_Required work_.
Return the lines below that contain the word "ремонт".

════════════════

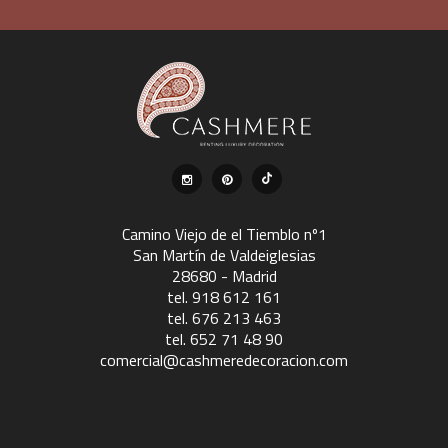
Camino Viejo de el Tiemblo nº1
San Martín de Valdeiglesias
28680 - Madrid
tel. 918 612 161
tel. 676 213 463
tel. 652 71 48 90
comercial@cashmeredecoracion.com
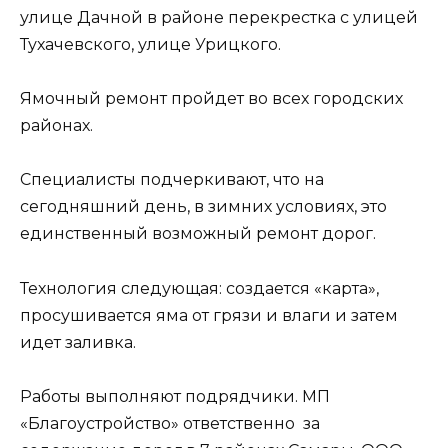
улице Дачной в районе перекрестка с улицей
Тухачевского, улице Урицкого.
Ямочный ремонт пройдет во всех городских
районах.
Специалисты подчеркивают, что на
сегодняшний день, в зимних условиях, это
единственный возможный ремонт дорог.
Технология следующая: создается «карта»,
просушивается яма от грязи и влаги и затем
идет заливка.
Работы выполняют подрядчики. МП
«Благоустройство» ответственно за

════════════════

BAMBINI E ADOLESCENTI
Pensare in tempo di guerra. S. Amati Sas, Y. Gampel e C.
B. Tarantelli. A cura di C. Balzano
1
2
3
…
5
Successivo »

════════════════

_Answer_.
Ямочный ремонт пройдет во всех городских
единственный возможный ремонт дорог.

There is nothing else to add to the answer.